There is a certain class disdain to Pagni’s position, with workers viewed as co-opted, from Perón to Kirchner. He blames the general consumption of the middle classes—they have higher aspirations than they should—while neglecting the role of external debt and capital outflows driven by elites, which generate a drain on resources. Though he discusses ‘popular economy’, he neglects to mention the Movimiento de Empresas Recuperadas, which emerged to take over enterprises devastated by the economic dynamics of the 2001 moment, and manages businesses in the metal, food and textile sectors. Documented by Naomi Klein and Avi Lewis in their 2004 film The Take, this movement is emblematic of that crisis and still operates over 400 co-ops. There is a major structural problem underlying labour-market informality: deindustrialization and the transformation of the agricultural sector, in which the main crop, soybeans, only employs 15 workers per 1000 hectares—the current model of production simply does not absorb the available labour. Popular economy is thus not a matter of political will, but of the economic structure in a country that is becoming more and more peripheralized.

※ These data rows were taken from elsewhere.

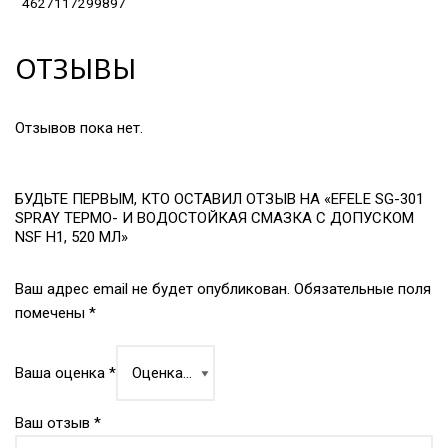
4627117299897
ОТЗЫВЫ
Отзывов пока нет.
БУДЬТЕ ПЕРВЫМ, КТО ОСТАВИЛ ОТЗЫВ НА «EFELE SG-301
SPRAY ТЕРМО- И ВОДОСТОЙКАЯ СМАЗКА С ДОПУСКОМ
NSF H1, 520 МЛ»
Ваш адрес email не будет опубликован.
Обязательные поля
помечены
*
Ваша оценка
*
Ваш отзыв
*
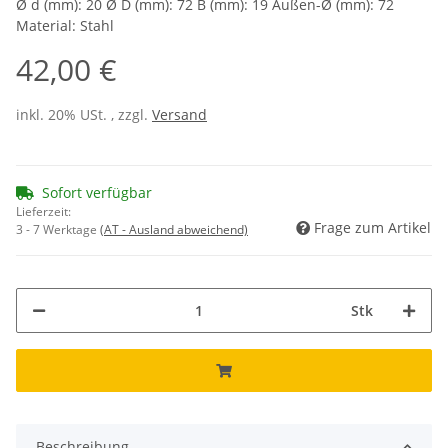
Ø d (mm): 20 Ø D (mm): 72 B (mm): 19 Außen-Ø (mm): 72
Material: Stahl
42,00 €
inkl. 20% USt. , zzgl.
Versand
Sofort verfügbar
Lieferzeit:
Frage zum Artikel
3 - 7 Werktage
(AT - Ausland abweichend)
Stk
Beschreibung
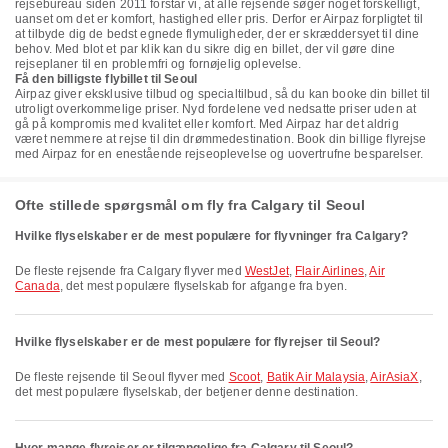
rejsebureau siden 2011 forstår vi, at alle rejsende søger noget forskelligt,
uanset om det er komfort, hastighed eller pris. Derfor er Airpaz forpligtet til
at tilbyde dig de bedst egnede flymuligheder, der er skræddersyet til dine
behov. Med blot et par klik kan du sikre dig en billet, der vil gøre dine
rejseplaner til en problemfri og fornøjelig oplevelse.
Få den billigste flybillet til Seoul
Airpaz giver eksklusive tilbud og specialtilbud, så du kan booke din billet til
utroligt overkommelige priser. Nyd fordelene ved nedsatte priser uden at
gå på kompromis med kvalitet eller komfort. Med Airpaz har det aldrig
været nemmere at rejse til din drømmedestination. Book din billige flyrejse
med Airpaz for en enestående rejseoplevelse og uovertrufne besparelser.
Ofte stillede spørgsmål om fly fra Calgary til Seoul
Hvilke flyselskaber er de mest populære for flyvninger fra Calgary?
De fleste rejsende fra Calgary flyver med
WestJet
,
Flair Airlines
,
Air
Canada
, det mest populære flyselskab for afgange fra byen.
Hvilke flyselskaber er de mest populære for flyrejser til Seoul?
De fleste rejsende til Seoul flyver med
Scoot
,
Batik Air Malaysia
,
AirAsiaX
,
det mest populære flyselskab, der betjener denne destination.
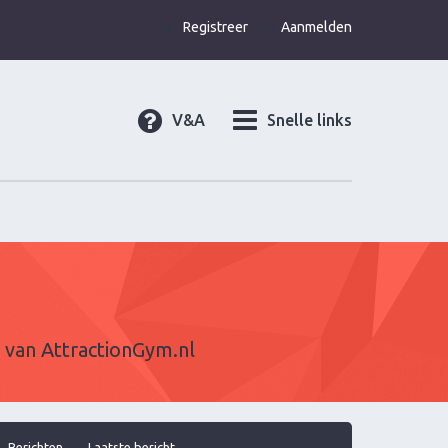
Registreer
Aanmelden
V&A
Snelle links
l van
AttractionGym.nl
Berichten
Laatste bericht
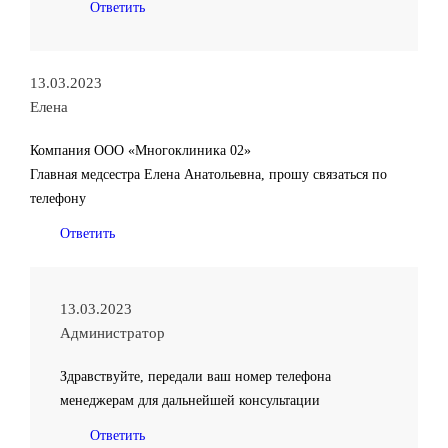
Ответить
13.03.2023
Елена
Компания ООО «Многоклиника 02»
Главная медсестра Елена Анатольевна, прошу связаться по
телефону
Ответить
13.03.2023
Администратор
Здравствуйте, передали ваш номер телефона
менеджерам для дальнейшей консультации
Ответить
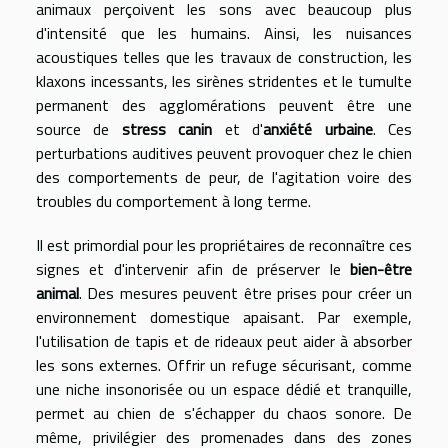
animaux perçoivent les sons avec beaucoup plus
d'intensité que les humains. Ainsi, les nuisances
acoustiques telles que les travaux de construction, les
klaxons incessants, les sirènes stridentes et le tumulte
permanent des agglomérations peuvent être une
source de
stress canin
et d'
anxiété urbaine
. Ces
perturbations auditives peuvent provoquer chez le chien
des comportements de peur, de l'agitation voire des
troubles du comportement à long terme.
Il est primordial pour les propriétaires de reconnaître ces
signes et d'intervenir afin de préserver le
bien-être
animal
. Des mesures peuvent être prises pour créer un
environnement domestique apaisant. Par exemple,
l'utilisation de tapis et de rideaux peut aider à absorber
les sons externes. Offrir un refuge sécurisant, comme
une niche insonorisée ou un espace dédié et tranquille,
permet au chien de s'échapper du chaos sonore. De
même, privilégier des promenades dans des zones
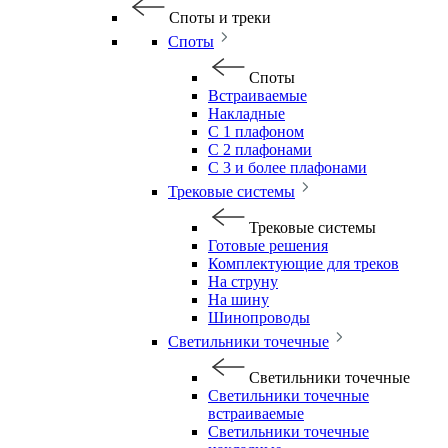
Споты и треки
Споты
Споты
Встраиваемые
Накладные
С 1 плафоном
С 2 плафонами
С 3 и более плафонами
Трековые системы
Трековые системы
Готовые решения
Комплектующие для треков
На струну
На шину
Шинопроводы
Светильники точечные
Светильники точечные
Светильники точечные
встраиваемые
Светильники точечные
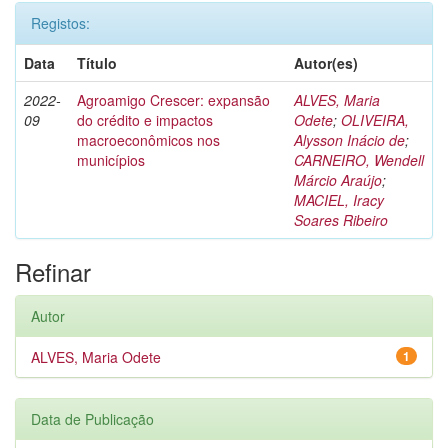
Registos:
Data
Título
Autor(es)
2022-
Agroamigo Crescer: expansão
ALVES, Maria
09
do crédito e impactos
Odete
;
OLIVEIRA,
macroeconômicos nos
Alysson Inácio de
;
municípios
CARNEIRO, Wendell
Márcio Araújo
;
MACIEL, Iracy
Soares Ribeiro
Refinar
Autor
ALVES, Maria Odete
1
Data de Publicação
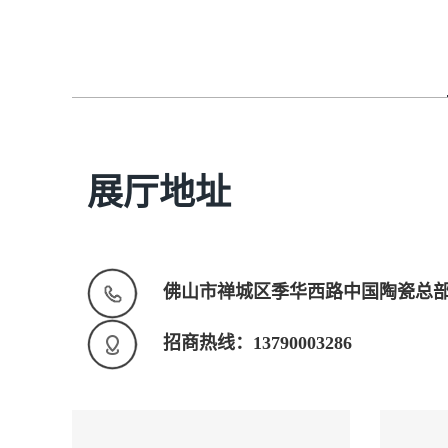
展厅地址
佛山市禅城区季华西路中国陶瓷总部
招商热线：13790003286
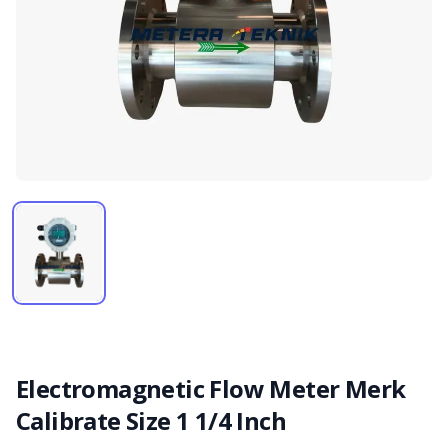
Electromagnetic Flow Meter Merk
Calibrate Size 1 1/4 Inch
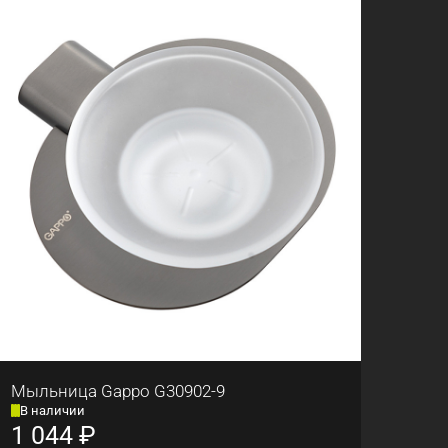
Мыльница Gappo G30902-9
В наличии
1 044
₽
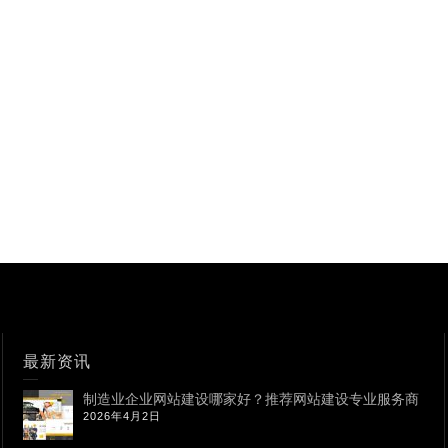
最新资讯
制造业企业网站建设哪家好？推荐网站建设专业服务商
2026年4月2日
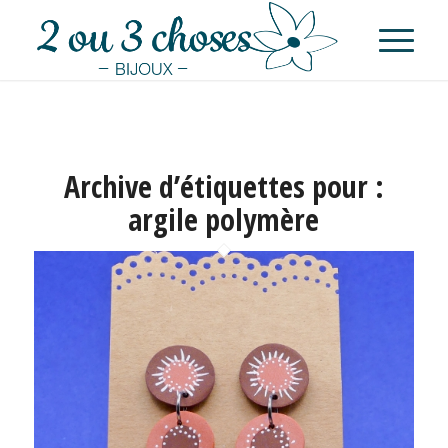
Archive d’étiquettes pour :
argile polymère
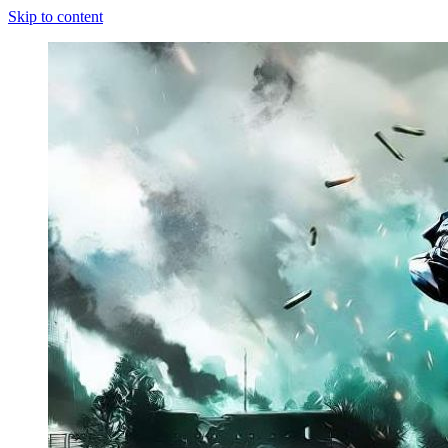
Skip to content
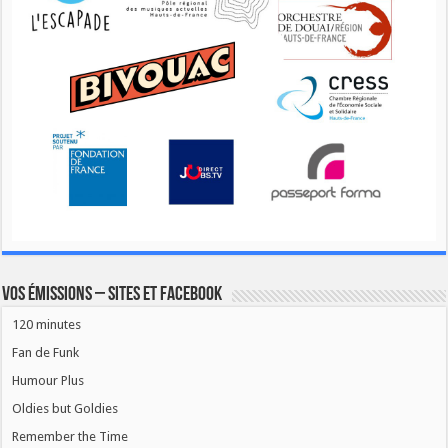
Vos émissions – Sites et Facebook
120 minutes
Fan de Funk
Humour Plus
Oldies but Goldies
Remember the Time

Meanwhile, the Argentine state has become one of the largest informal employers, hiring workers under ‘trash contracts’, which create job insecurity and prevent the implementation of long-term solutions, as each administration replaces a large portion of the workforce. This delicate situation worsened with the onset of the pandemic, during which 33 per cent of formal employees—including civil servants—fell into poverty. Argentina remains trapped in a dual challenge: its economic model cannot absorb the entire workforce into formal jobs, resulting in increasing levels of underemployment, while a significant portion of the formal sector earns wages below the poverty line. The result is a crucible of peripheralization, inequality, social fragmentation and loss of faith in established institutions. It is social weariness with the political establishment that led to the emergence of a far-right outsider candidate, Javier Milei, reflecting the desperation of many Argentines as traditional political systems fail to address their needs.